Post-Spill Performance (Large Cache Sizes)
For larger caches, tiny-lru maintains competitive performance:
Peek Operations:
| Implementation | 100 | 200 | 500 | 1000 | 2000 | 5000 | 10000 |
|---|---|---|---|---|---|---|---|
| lru-rs | 2.11 | 2.26 | 2.22 | 2.18 | 2.15 | 1.71 | 1.46 |
| schnellru | 2.59 | 2.43 | 1.54 | 1.60 | 1.62 | 1.71 | 1.70 |
| tiny-lru 👍 | 1.00 | 1.00 | 1.00 | 1.00 | 1.00 | 1.00 | 1.00 |
Get Operations:
| Implementation | 100 | 200 | 500 | 1000 | 2000 | 5000 | 10000 |
|---|---|---|---|---|---|---|---|
| lru-rs | 1.64 | 1.60 | 1.56 | 1.27 | 1.16 | 1.07 | 0.89 |
| schnellru | 1.49 | 1.28 | 0.86 | 0.83 | 0.82 | 0.82 | 0.83 |
| tiny-lru 👍 | 1.00 | 1.00 | 1.00 | 1.00 | 1.00 | 1.00 | 1.00 |
Put Operations:
| Implementation | 100 | 200 | 500 | 1000 | 2000 | 5000 | 10000 |
|---|---|---|---|---|---|---|---|
| lru-rs | 8.17 | 1.73 | 1.54 | 1.51 | 1.34 | 1.34 | 1.36 |
| schnellru | 1.09 | 1.33 | 1.66 | 1.74 | 1.64 | 1.53 | 1.56 |
| tiny-lru 👍 | 1.00 | 1.00 | 1.00 | 1.00 | 1.00 | 1.00 | 1.00 |
Why Keeping Things Simple Paid Off
The performance results validate the "simple is better" philosophy:
- Linear search beats hash tables for small N (typically N ≤ 32)

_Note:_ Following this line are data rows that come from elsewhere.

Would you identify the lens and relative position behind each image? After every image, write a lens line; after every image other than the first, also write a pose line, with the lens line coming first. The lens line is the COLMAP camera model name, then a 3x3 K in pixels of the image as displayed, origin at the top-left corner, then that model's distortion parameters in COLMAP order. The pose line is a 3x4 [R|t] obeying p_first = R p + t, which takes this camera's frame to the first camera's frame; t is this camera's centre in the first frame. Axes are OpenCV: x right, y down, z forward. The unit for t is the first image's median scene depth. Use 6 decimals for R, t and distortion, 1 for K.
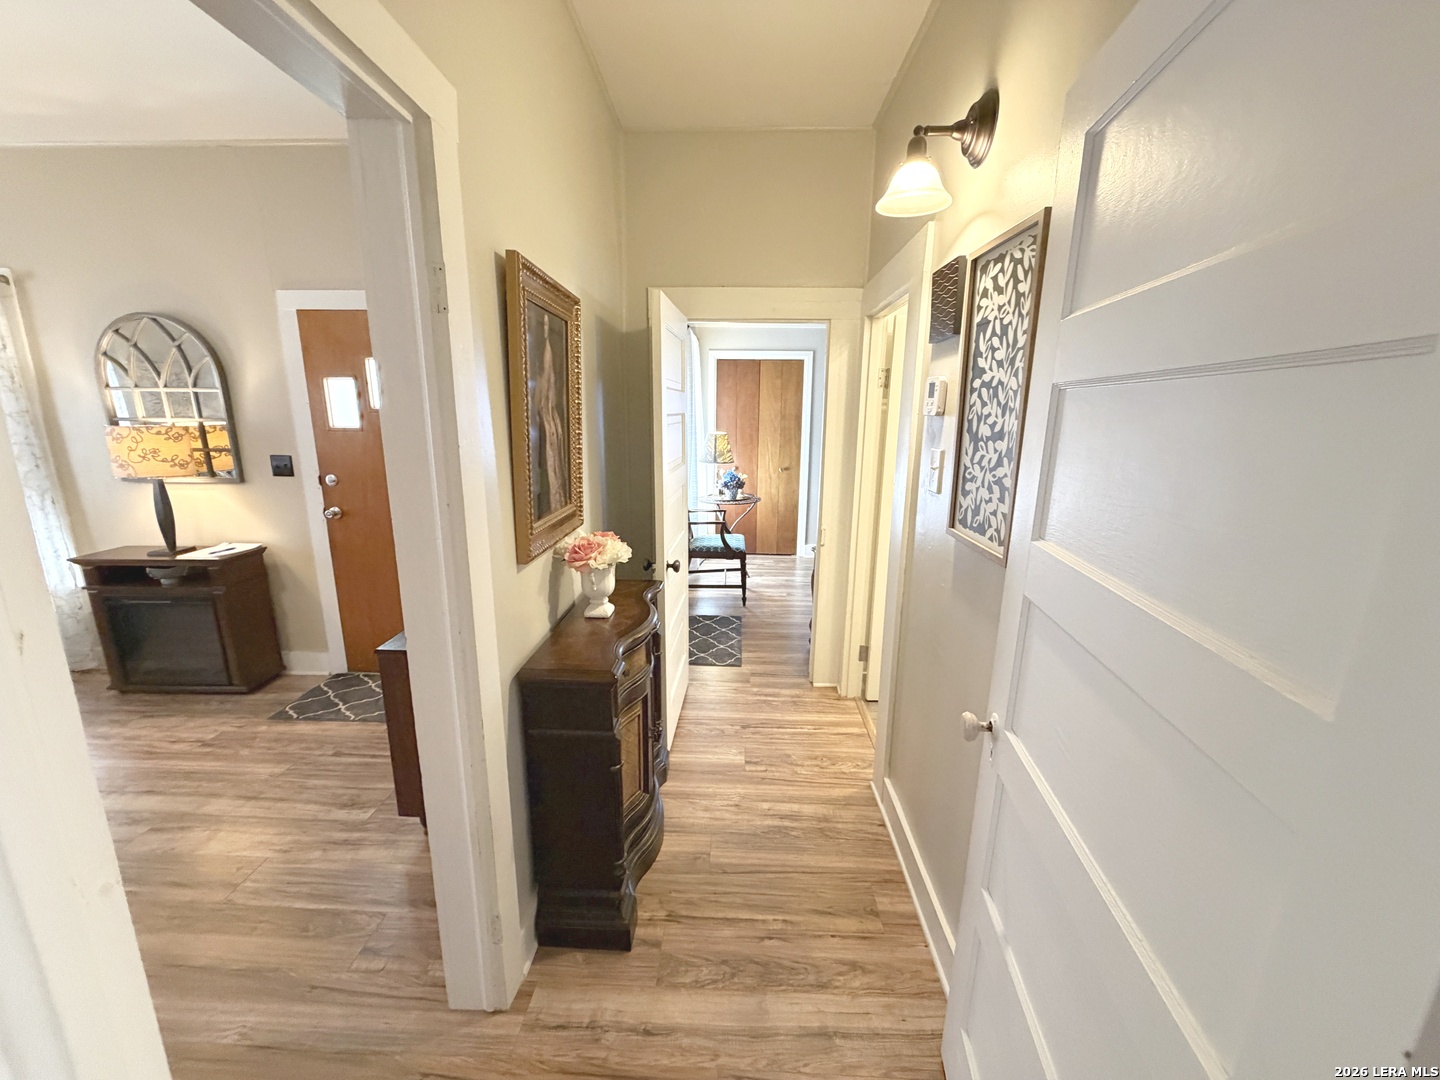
lens RADIAL K [[575.7, 0, 715.9], [0, 575.7, 542.1], [0, 0, 1]] dist [-0.001091, 0.000329]
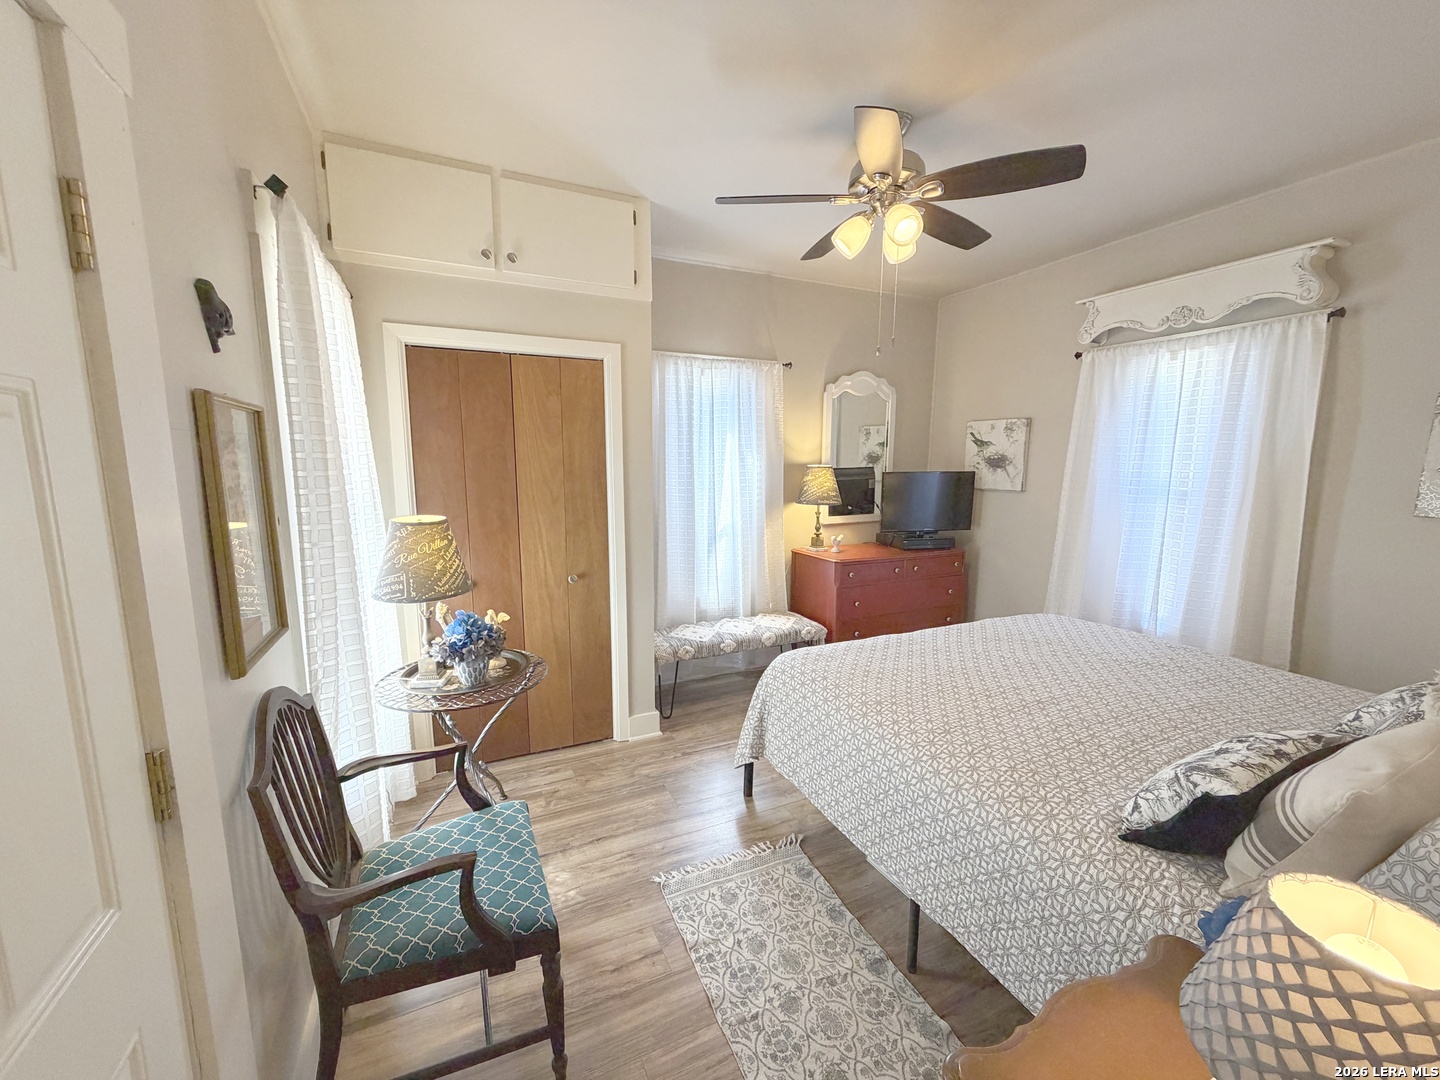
lens RADIAL K [[575.7, 0, 715.9], [0, 575.7, 542.1], [0, 0, 1]] dist [-0.001091, 0.000329]
pose [[0.890041, -0.073448, 0.449924, 0.004210], [0.107210, 0.992979, -0.049985, -0.122885], [-0.443094, 0.092725, 0.891667, 0.521266]]
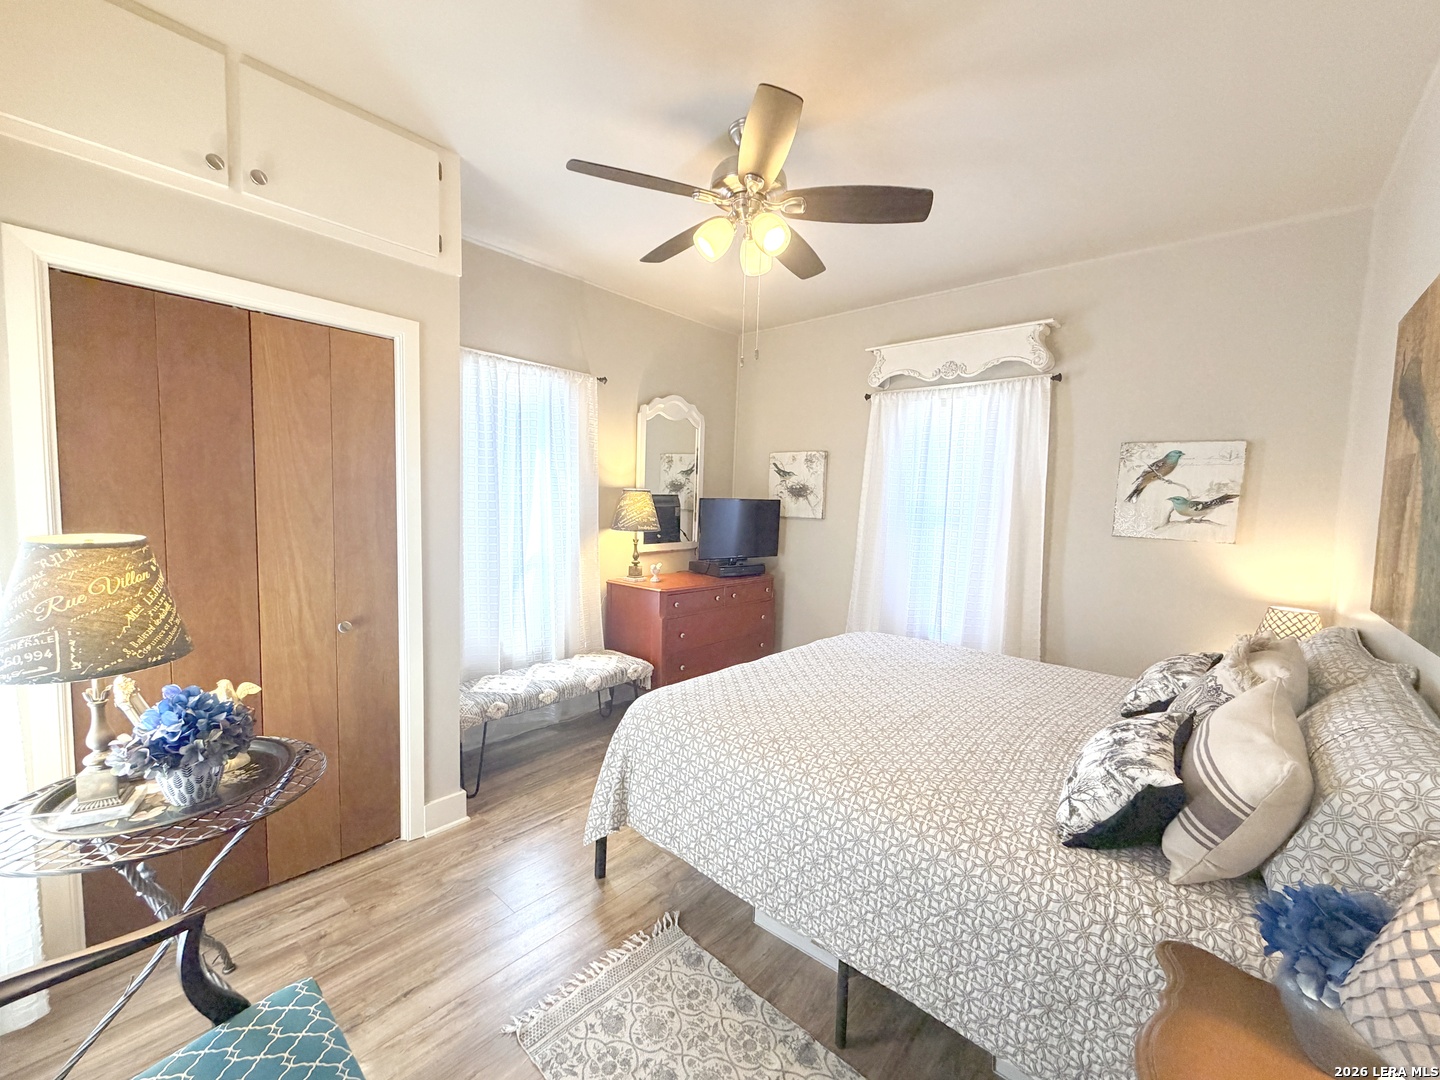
lens RADIAL K [[581.8, 0, 718.0], [0, 581.8, 540.7], [0, 0, 1]] dist [0.001940, -0.000133]
pose [[0.633109, -0.048397, 0.772548, -0.017177], [0.149145, 0.986969, -0.060395, -0.125785], [-0.759558, 0.153458, 0.632078, 0.603109]]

- Stack allocation beats heap allocation for predictable workloads
- Contiguous memory beats pointer chasing for cache performance
- Two-tier design beats one-size-fits-all for mixed workloads
Future Work
While v0.1.0 is good enough for now, there's always room for improvement:
- Support larger sizes
- Optimise pop() and find_key_index() further()
- Have optinal stronger guards against spill.